=== Records ===

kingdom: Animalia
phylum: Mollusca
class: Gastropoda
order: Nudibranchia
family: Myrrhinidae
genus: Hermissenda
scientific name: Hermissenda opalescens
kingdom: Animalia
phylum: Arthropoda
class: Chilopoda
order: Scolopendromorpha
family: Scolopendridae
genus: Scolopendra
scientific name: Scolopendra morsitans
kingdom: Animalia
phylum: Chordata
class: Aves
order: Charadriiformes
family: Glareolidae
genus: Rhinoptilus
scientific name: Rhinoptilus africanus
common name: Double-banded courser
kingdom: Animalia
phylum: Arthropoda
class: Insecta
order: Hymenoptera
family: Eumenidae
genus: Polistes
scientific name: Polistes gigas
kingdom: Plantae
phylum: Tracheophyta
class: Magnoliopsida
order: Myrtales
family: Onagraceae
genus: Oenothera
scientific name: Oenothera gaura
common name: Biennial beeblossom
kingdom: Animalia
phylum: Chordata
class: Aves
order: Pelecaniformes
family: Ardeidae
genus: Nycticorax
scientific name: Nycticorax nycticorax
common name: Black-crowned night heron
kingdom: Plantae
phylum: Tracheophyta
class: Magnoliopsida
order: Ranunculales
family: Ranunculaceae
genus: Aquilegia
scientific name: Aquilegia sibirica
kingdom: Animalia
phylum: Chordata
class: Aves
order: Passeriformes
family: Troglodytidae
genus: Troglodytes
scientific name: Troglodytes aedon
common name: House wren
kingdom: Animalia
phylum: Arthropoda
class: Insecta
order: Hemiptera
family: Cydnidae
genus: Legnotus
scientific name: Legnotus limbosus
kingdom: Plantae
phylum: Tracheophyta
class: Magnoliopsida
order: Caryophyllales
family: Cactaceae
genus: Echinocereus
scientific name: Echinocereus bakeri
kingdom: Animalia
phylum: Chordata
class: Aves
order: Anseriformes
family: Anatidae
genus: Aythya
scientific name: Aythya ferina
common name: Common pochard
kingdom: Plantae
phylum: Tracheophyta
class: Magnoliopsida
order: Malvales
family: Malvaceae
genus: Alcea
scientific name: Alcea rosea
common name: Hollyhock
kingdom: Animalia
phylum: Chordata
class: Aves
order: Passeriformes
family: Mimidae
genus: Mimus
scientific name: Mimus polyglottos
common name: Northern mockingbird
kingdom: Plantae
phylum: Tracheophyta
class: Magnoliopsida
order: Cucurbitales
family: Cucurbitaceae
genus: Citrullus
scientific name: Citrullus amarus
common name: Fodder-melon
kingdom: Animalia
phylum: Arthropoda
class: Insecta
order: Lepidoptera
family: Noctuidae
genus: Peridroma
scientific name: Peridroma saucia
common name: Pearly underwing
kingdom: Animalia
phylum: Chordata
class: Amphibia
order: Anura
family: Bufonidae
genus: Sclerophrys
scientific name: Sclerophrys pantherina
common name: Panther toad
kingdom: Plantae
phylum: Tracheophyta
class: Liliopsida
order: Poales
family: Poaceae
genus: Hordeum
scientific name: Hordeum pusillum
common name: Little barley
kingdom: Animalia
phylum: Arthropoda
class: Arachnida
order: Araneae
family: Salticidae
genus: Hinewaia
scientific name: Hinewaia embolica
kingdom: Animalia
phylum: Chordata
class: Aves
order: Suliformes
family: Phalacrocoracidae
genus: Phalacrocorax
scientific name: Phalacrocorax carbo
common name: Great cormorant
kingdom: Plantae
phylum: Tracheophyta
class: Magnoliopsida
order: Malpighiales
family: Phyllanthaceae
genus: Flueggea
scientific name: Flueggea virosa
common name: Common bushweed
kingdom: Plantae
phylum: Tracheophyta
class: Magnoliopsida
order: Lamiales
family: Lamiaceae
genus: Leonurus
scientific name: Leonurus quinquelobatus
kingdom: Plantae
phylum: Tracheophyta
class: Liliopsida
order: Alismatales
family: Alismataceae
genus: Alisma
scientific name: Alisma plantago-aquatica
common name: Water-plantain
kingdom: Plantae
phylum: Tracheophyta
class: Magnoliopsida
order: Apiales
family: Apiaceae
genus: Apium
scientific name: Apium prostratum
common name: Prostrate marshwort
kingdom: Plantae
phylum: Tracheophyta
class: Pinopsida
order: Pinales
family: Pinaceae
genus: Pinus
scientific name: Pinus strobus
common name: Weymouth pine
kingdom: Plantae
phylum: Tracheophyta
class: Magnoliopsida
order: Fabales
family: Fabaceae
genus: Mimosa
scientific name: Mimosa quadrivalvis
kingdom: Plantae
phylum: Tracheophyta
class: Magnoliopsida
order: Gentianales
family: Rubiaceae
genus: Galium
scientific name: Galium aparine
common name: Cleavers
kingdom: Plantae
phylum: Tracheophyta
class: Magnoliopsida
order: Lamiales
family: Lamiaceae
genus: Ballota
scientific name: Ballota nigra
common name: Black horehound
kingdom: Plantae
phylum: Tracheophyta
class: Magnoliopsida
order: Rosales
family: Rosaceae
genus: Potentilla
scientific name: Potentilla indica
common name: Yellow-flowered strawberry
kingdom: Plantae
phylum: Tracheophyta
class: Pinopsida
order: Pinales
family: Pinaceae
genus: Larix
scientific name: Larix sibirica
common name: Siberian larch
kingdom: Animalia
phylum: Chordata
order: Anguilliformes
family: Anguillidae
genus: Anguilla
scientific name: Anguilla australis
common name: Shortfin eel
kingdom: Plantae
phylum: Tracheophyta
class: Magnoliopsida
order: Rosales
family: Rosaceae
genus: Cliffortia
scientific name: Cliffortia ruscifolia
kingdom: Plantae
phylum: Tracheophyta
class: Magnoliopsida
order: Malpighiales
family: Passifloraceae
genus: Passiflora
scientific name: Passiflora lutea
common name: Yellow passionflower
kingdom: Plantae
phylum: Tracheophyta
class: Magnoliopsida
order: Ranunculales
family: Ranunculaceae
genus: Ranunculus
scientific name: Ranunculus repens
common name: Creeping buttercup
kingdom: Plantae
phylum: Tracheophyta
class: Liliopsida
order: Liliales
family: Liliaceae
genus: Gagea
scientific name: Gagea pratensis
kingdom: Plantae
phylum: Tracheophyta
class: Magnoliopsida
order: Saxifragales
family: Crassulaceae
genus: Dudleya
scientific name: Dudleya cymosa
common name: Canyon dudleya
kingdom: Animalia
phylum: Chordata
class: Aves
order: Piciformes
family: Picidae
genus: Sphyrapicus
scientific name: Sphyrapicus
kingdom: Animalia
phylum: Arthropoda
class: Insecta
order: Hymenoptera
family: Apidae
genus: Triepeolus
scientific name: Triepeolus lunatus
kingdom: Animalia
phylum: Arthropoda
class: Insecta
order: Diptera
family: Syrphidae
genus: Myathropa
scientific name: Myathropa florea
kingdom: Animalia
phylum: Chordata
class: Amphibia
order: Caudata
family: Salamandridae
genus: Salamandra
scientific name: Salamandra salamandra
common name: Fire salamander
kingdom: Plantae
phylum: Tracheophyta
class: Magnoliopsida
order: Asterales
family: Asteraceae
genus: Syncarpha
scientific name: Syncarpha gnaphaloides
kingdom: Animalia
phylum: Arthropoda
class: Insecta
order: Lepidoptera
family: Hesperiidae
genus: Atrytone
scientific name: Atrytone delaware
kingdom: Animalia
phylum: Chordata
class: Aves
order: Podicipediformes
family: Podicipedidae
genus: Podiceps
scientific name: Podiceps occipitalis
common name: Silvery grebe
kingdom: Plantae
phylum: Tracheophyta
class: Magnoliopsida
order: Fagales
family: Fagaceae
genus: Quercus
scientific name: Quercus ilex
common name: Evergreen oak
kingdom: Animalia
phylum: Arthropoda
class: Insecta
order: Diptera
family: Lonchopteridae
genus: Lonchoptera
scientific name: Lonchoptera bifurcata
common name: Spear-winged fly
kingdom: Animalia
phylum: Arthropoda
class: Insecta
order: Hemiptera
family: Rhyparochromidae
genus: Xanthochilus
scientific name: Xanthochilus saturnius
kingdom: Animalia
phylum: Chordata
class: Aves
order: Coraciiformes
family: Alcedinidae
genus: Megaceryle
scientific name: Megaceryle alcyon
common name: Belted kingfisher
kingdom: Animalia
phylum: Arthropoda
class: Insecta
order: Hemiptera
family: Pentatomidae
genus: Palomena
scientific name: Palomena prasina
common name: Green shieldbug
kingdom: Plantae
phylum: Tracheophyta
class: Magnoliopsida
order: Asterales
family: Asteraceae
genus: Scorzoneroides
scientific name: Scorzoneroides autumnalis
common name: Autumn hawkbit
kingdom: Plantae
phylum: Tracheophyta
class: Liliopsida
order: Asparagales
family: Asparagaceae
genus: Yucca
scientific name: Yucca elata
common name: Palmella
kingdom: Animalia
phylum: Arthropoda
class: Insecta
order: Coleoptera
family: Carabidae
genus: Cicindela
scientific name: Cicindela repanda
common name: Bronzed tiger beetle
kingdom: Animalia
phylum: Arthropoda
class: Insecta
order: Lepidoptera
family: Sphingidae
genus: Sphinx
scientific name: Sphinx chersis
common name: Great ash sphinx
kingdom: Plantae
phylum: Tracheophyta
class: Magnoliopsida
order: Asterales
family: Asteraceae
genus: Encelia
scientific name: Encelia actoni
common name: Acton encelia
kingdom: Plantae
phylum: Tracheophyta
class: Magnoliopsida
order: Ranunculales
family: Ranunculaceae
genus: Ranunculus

===

### Written instruction
Switch "common name" to "vernacular name" in the listing from its start through the line containing "family: Malvaceae", and give those lines again with nothing else changed.

### Full solution
kingdom: Animalia
phylum: Mollusca
class: Gastropoda
order: Nudibranchia
family: Myrrhinidae
genus: Hermissenda
scientific name: Hermissenda opalescens
kingdom: Animalia
phylum: Arthropoda
class: Chilopoda
order: Scolopendromorpha
family: Scolopendridae
genus: Scolopendra
scientific name: Scolopendra morsitans
kingdom: Animalia
phylum: Chordata
class: Aves
order: Charadriiformes
family: Glareolidae
genus: Rhinoptilus
scientific name: Rhinoptilus africanus
vernacular name: Double-banded courser
kingdom: Animalia
phylum: Arthropoda
class: Insecta
order: Hymenoptera
family: Eumenidae
genus: Polistes
scientific name: Polistes gigas
kingdom: Plantae
phylum: Tracheophyta
class: Magnoliopsida
order: Myrtales
family: Onagraceae
genus: Oenothera
scientific name: Oenothera gaura
vernacular name: Biennial beeblossom
kingdom: Animalia
phylum: Chordata
class: Aves
order: Pelecaniformes
family: Ardeidae
genus: Nycticorax
scientific name: Nycticorax nycticorax
vernacular name: Black-crowned night heron
kingdom: Plantae
phylum: Tracheophyta
class: Magnoliopsida
order: Ranunculales
family: Ranunculaceae
genus: Aquilegia
scientific name: Aquilegia sibirica
kingdom: Animalia
phylum: Chordata
class: Aves
order: Passeriformes
family: Troglodytidae
genus: Troglodytes
scientific name: Troglodytes aedon
vernacular name: House wren
kingdom: Animalia
phylum: Arthropoda
class: Insecta
order: Hemiptera
family: Cydnidae
genus: Legnotus
scientific name: Legnotus limbosus
kingdom: Plantae
phylum: Tracheophyta
class: Magnoliopsida
order: Caryophyllales
family: Cactaceae
genus: Echinocereus
scientific name: Echinocereus bakeri
kingdom: Animalia
phylum: Chordata
class: Aves
order: Anseriformes
family: Anatidae
genus: Aythya
scientific name: Aythya ferina
vernacular name: Common pochard
kingdom: Plantae
phylum: Tracheophyta
class: Magnoliopsida
order: Malvales
family: Malvaceae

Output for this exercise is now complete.